By Greg Ninness
The residential real estate industry has survived the winter in reasonable shape with commission revenue ahead of where it was last year, according to interest.co.nz's latest quarterly analysis of sales activity and commissions.
Interest.co.nz estimates the real estate industry earned around $347 million in gross commissions from residential property sales in the third quarter of this year, up 8.9% from the same quarter of last year but still down 15.6% from the third quarter of 2016.
That trend was evident to a greater or lesser degree throughout the country, with estimated commission revenue in most regions in the third quarter either running at about the same level or running ahead of the same period of last year, but remaining down on two years ago. That's when the market was facing the tail end of the Chinese-driven buying frenzy which had inflated both sales levels and prices in the housing market.
A tightening of lending criteria and changes to the tax treatment of investment properties have also helped to calm the market and pull it back from its previous highs. That came to an end in the fourth quarter of 2016 when Chinese Government restrictions on taking money overseas began to bite, causing a downturn in New Zealand property sales and taking the upward pressure off prices.
|Real Estate Industry's Estimated Gross Commission Revenue from Residential Property Sales|
|Q3 2016||Q3 2017||Q3 2018|
|Bay of Plenty||28.4||23.7||24.4|
The region hardest hit by those changes was Auckland, where the estimated industry commission was $135.9 million in the third quarter of this year, marginally ahead of $133 million in the same quarter of last year, but down 29% from the $191.3 million in estimated industry commission earned in the third quarter of 2016.
The introduction of the restrictions on overseas interests buying New Zealand residential property, which come into effect on Monday (22 October), are unlikely to have much impact on current levels of sales activity because the flow of speculative money that was coming into the property market from overseas was largely staunched by Chinese currency restrictions.

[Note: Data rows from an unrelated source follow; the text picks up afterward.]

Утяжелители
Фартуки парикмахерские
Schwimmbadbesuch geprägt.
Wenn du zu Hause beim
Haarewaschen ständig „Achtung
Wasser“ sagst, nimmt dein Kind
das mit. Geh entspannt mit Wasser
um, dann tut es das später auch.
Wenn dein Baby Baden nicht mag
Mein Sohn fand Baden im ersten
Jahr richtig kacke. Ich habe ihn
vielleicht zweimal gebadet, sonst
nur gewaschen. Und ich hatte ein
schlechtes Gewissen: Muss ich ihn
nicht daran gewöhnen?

The introduction of the overseas buyer restrictions was signalled well in advance and most overseas buyers who wanted to get in ahead of the restrictions did so some time ago. They have been notably absent from the market over the last few months.
The latest figures suggest the market has now adjusted to the changes that have occurred over the last two years and settled into a new normal. Anecdotal evidence of a level of pent up demand from both buyers and sellers provides an expectation that the industry can expect at least a reasonable seasonal upturn in sales this summer, even though the market is unlikely to return to the levels of the previous boom.
However the market is finely balanced, with population growth continuing to exceed the supply of new homes, particularly in Auckland. That gap is, however, slowly narrowing as new builds ramp up and the net migration gain steadily declines.
That ongoing demand pressure and continuing low mortgage interest rates should help prevent any substantial downward movement in prices in the near term.
But buyers remain cautious on price and a recent surge in new listings means they are not short of choice, meaning while prices may not have collapsed they are likely to remain subdued. Vendors who are overly optimistic on price are likely to be disappointed.
Overall the figures point to a relatively stable market and there should be a reasonable seasonal lift in sales activity this summer while price movements, whether up or down, are likely to remain contained within a fairly narrow band.
However the possibility of a more substantial and more damaging correction still hangs over the housing market like the Sword of Damocles. Although for the time being at least, it appears unlikely to fall unless there is either a substantial and sustained increase in mortgage interest rates, or a major economic shock which could push up unemployment, pull the rug out from immigration and cause banks to tighten up further on mortgage lending.
For the moment though, it appears to be steady as she goes for the residential property market as it heads towards summer.